Piyasalar Veri Yokluğunda Alternatif Göstergelere ve Fed Üyelerinin Bu Haftaki Konuşmalarına Kilitlendi
ABD Merkez Bankası’nın (Fed) faiz politikasına dair belirsizlikler ve ABD’de devam eden hükümet kapanması nedeniyle resmi veri akışının sınırlı kalması, ABD dolarını küresel para birimleri karşısında güçlendirmeye devam ediyor. Dolar endeksi (DXY), son üç ayın en yüksek seviyesine yaklaşarak 99,89’a kadar yükseldi.
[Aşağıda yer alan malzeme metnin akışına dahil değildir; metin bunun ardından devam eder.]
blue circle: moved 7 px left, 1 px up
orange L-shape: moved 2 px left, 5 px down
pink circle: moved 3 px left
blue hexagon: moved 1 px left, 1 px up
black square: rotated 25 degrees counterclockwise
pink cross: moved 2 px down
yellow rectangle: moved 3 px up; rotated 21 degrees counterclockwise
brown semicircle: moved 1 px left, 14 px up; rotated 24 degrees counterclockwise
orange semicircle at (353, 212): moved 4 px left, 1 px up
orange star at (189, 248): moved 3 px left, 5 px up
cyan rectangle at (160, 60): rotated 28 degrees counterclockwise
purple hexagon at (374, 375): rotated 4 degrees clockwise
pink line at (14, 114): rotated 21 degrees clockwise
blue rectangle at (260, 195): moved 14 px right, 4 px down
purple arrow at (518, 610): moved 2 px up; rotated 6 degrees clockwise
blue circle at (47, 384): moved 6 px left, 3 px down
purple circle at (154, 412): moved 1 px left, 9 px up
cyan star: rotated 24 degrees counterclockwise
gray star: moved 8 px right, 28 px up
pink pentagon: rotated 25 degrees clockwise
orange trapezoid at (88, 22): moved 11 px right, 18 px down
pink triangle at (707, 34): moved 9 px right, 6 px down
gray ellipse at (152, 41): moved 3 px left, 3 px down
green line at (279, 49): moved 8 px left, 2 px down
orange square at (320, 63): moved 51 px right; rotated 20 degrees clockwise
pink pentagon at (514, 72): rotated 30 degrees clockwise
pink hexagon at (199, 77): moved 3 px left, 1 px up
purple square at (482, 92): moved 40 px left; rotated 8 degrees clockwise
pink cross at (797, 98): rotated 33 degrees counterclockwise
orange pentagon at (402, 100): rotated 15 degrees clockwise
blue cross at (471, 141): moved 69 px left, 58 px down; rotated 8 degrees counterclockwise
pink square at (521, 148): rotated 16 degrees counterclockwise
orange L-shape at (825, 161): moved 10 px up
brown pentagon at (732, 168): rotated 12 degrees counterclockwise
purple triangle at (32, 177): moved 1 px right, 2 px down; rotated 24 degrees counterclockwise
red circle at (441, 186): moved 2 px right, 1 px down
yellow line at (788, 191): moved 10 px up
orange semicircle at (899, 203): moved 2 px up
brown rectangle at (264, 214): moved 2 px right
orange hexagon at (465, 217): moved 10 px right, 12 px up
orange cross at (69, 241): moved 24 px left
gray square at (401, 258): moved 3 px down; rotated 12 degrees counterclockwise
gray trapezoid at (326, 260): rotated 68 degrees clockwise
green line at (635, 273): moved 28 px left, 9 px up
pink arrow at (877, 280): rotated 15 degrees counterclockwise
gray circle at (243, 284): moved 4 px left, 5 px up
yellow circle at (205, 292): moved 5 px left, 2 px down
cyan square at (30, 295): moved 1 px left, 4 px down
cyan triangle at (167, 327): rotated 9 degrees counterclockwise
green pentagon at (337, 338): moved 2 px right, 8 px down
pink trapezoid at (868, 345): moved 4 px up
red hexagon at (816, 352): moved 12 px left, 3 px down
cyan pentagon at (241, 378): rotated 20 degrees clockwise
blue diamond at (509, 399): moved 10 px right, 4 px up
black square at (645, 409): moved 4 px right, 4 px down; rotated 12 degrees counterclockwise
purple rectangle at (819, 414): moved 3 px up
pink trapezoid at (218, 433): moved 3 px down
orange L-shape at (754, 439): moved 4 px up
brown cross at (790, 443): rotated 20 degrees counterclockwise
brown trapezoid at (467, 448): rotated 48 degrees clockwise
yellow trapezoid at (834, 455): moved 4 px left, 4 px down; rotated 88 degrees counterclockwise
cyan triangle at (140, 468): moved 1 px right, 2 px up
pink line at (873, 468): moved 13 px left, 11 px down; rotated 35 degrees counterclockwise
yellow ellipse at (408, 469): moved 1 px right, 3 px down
Ancak bu güçlenmenin kalıcı olmayabileceğine işaret eden HSBC Global Investment Research, Fed’in faiz indirim döngüsü ve bir sonraki Fed başkanı belirsizliği gibi faktörlerle doların 2026 yılı başlarında dip seviyelerini görebileceğini öngördü.
Geçtiğimiz hafta Fed’in politika faizini 25 baz puan indirmesine rağmen, Başkan Jerome Powell’ın bir sonraki indirim için açık kapı bırakmaması piyasalardaki belirsizliği artırdı. Hükümet kapanması nedeniyle Ekim ayı tarım dışı istihdam verisi gibi kritik verilerin gecikmesi beklenirken, yatırımcılar yön bulmak için ISM imalat ve hizmetler endeksleri ile ADP özel sektör istihdam verisi gibi alternatif göstergelere odaklanmış durumda.
Piyasaların Aralık ayında yeni bir faiz indirimi yapılmasına yönelik beklentisi, Powell’ın açıklamaları sonrası %68 seviyesine gerilemiş durumda. Bu hafta ise Fed üyelerinden Michelle Bowman, John Williams, Alberto Musalem ve Başkan Yardımcısı Philip Jefferson’ın yapacağı konuşmalar, merkez bankasının gelecek adımlarına ışık tutması açısından yakından izlenecek.
Finans Hattı Yorumu: Piyasada şu anda oldukça ilginç bir paradoks yaşanıyor: ABD doları, ekonominin gücünden değil, tam aksine belirsizlikten ve veri eksikliğinden beslenerek güçleniyor. Hükümetin kapanması nedeniyle yatırımcılar en temel ekonomik göstergelerden mahrum kalmış durumda. Bu “siste” yolunu bulmaya çalışan piyasa, risk almaktan kaçınarak en güvenli liman olarak gördüğü dolara sığınıyor. Fed Başkanı Powell’ın net bir yönlendirme yapmaktan kaçınması da bu belirsizlik ortamını pekiştiriyor. Kısacası, doların mevcut gücü, temelleri sağlam bir yükselişten çok, bir “bilinmezlik primi” olarak okunmalıdır.
HSBC’nin 2026 başına işaret eden “dip” tahmini ise bu sis perdesi dağıldığında ortaya çıkması beklenen ana senaryoyu yansıtıyor. Bu senaryonun temelinde, enflasyonla mücadelede sona yaklaşıldıkça Fed’in ekonomiyi desteklemek için faizleri indirmeye devam edeceği beklentisi yatıyor. Düşük faiz, doları uluslararası sermaye için daha az cazip hale getireceğinden, bu durum kaçınılmaz olarak bir değer kaybı baskısı yaratacaktır. HSBC’nin analizine eklediği “bir sonraki Fed başkanı belirsizliği” detayı ise bu denkleme siyasi bir risk katmanı ekliyor. Daha güvercin bir başkanın atanma ihtimali, piyasaların faiz indirimi beklentilerini daha da öne çekebilir.
Bu hafta açıklanacak özel sektör verileri ve Fed üyelerinin konuşmaları, bu kısa vadeli belirsizlik ile uzun vadeli zayıflık beklentisi arasındaki dengeyi test edecek. Gelecek zayıf veriler ve güvercin açıklamalar, HSBC’nin uzun vadeli tezini destekleyerek dolardaki yükselişi sınırlayabilirken, beklenmedik ölçüde güçlü veriler ve şahin mesajlar, bu “bilinmezlik rallisini” bir süre daha devam ettirebilir.